[[ TASK INPUTS, beginning ]]

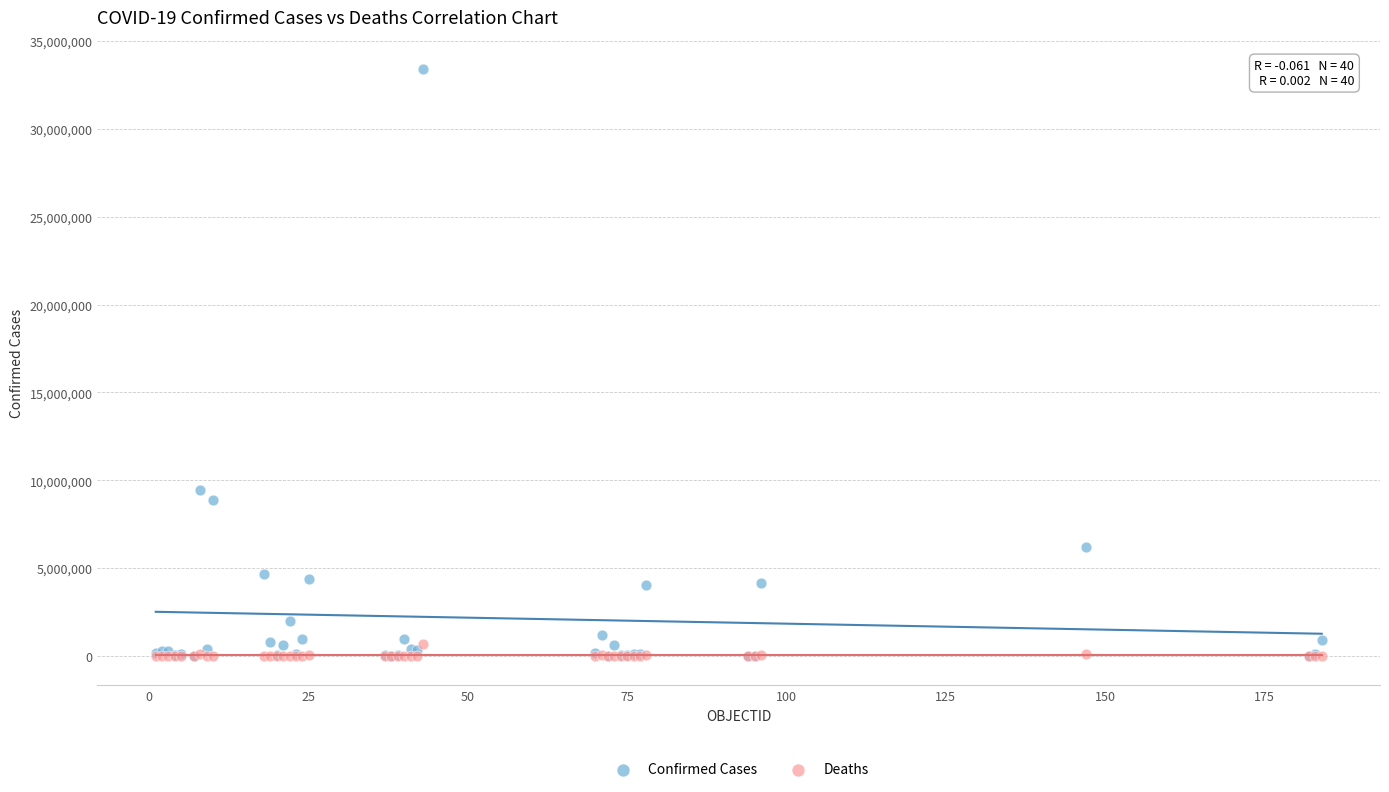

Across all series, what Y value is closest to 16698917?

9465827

[[ TASK INPUTS, end ]]
[[ TASK INPUTS, beginning ]]

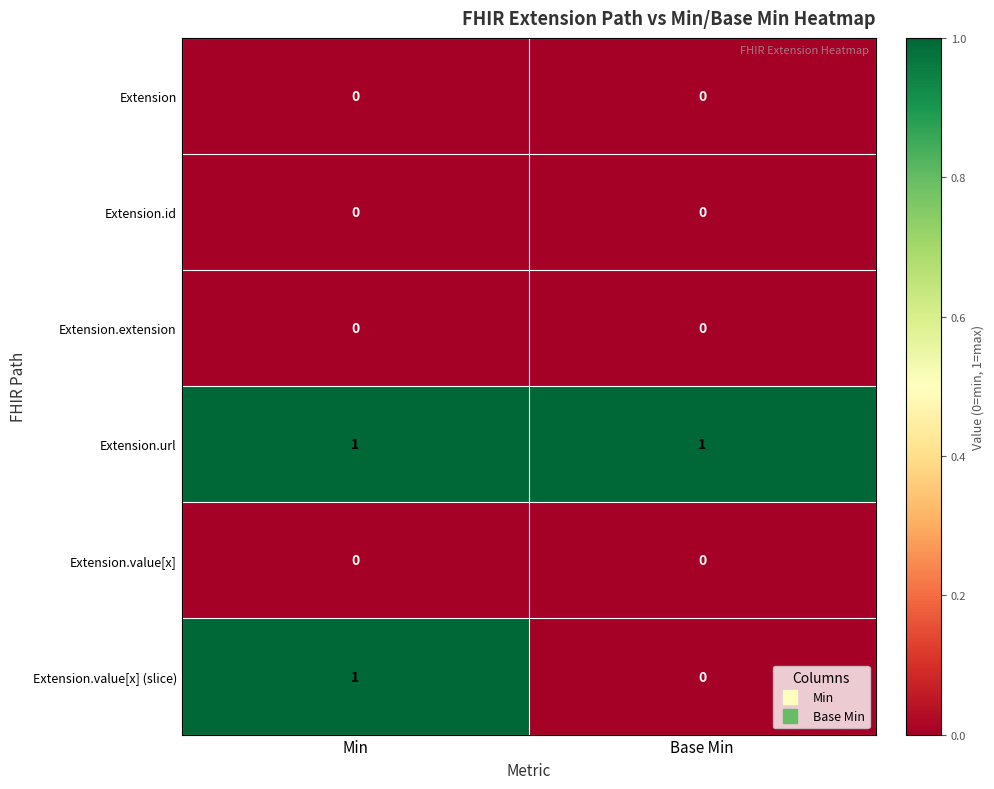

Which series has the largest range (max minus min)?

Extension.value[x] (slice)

[[ TASK INPUTS, end ]]
[[ TASK INPUTS, beginning ]]

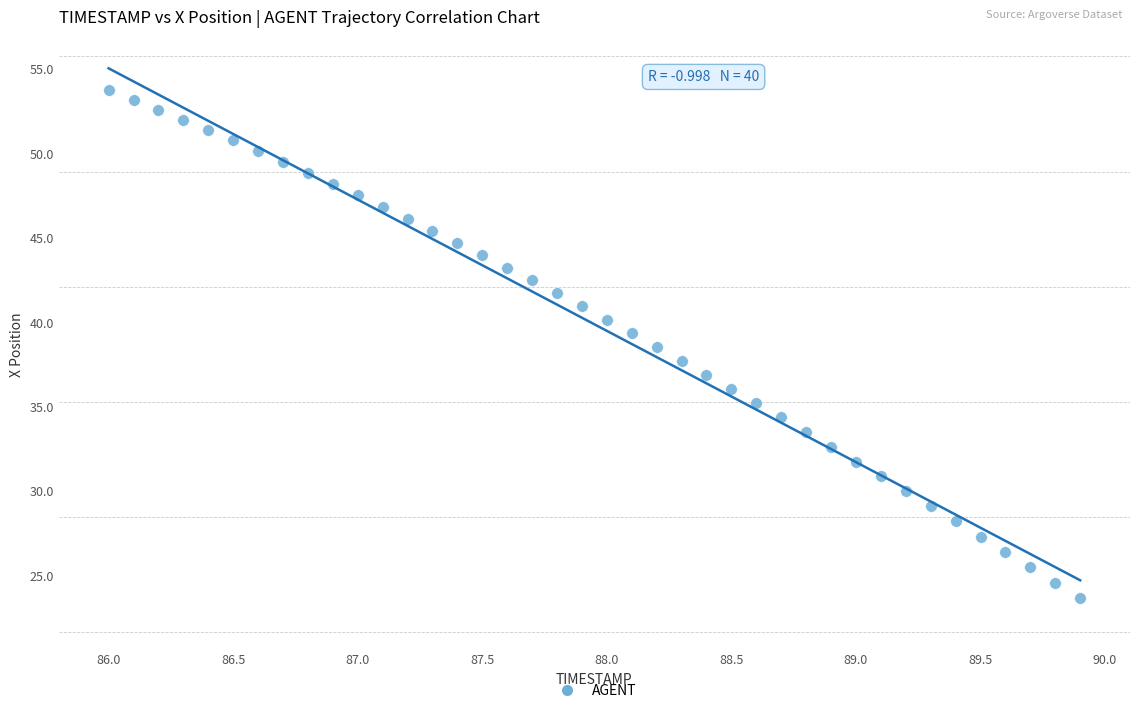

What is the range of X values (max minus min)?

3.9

[[ TASK INPUTS, end ]]

• **WHAT IS EXPECTED**: Find every line in the material above that contains the string "range", matching case exactly, and copy each of those lines.

• **FINISHED TASK**:
Which series has the largest range (max minus min)?
What is the range of X values (max minus min)?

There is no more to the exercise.